[The Gold Trail by Harold Bindloss]@TWC D-Link book
The Gold Trail

CHAPTER XXIV
3/15

She also admitted that she could have gone considerably further in the case of the man on whose account she had been somewhat anxiously turning over _The Colonist_, which she had done regularly during the last few weeks, without, she fancied, her father, who purchased a good many provincial papers, becoming aware of it.
There was, however, once more nothing whatever in it about the adventures of any prospectors, though the paper in question now and then detailed such things at length; and she laid it down with a little sigh of weariness, for two men, in one of whom she was interested, had gone up into the wilderness some time earlier, and nothing apparently had been heard of them since.
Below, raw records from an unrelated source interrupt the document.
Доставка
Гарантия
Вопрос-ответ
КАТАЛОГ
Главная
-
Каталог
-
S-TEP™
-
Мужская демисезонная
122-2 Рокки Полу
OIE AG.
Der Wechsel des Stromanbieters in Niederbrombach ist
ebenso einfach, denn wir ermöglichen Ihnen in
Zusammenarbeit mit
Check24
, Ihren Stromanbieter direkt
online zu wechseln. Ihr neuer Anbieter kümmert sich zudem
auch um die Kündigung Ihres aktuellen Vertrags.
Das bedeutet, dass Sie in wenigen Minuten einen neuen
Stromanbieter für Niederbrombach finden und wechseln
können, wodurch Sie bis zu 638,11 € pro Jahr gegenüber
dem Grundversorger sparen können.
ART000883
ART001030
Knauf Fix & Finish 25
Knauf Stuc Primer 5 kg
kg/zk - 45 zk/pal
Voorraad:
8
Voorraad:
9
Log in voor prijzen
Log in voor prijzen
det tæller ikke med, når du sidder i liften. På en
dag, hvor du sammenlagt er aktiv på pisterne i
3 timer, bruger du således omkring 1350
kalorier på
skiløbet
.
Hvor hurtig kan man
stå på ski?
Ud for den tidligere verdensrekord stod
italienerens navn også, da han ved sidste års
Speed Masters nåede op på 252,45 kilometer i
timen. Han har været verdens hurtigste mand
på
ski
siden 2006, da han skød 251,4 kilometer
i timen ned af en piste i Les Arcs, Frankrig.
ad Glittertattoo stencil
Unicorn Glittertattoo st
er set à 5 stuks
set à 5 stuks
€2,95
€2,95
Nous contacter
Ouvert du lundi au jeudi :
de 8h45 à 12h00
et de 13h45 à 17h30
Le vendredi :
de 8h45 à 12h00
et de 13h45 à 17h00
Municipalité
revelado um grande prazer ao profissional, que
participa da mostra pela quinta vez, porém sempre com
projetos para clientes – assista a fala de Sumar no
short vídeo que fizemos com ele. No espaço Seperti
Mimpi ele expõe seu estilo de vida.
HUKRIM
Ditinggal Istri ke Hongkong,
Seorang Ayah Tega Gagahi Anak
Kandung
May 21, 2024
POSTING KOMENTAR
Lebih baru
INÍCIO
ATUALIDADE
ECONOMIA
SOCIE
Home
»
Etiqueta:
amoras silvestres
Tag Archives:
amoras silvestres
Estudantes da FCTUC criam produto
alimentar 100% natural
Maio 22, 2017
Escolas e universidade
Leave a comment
Gregory Kinnaird had, it seemed, won credit as well as blame, serving the Empire under arms in steamy Africa; but it was, she felt, a sterner and longer fight the men who were up against it--and she liked the expressive phrase--made with savage nature in the west.
After all, the rush on a rebel stockade was soon over, while it seemed to her that the march through the black pine forest, half-fed, with provisions running out, the sleeping in dripping fern or slushy snow, and the staggering along the rangeside under a crushing load for days together, with galled feet and shoulders that bled beneath the pack-straps, was a much more difficult matter.

Weston, her camp attendant, had done all these things, and, as very frequently happened, had so far gained nothing by them.

She was glad that he had done them, for the pride of a colonizing people was strong in her, but, after all, that was not why she loved him.

Indeed, it was rather hard to find a reason for the latter fact.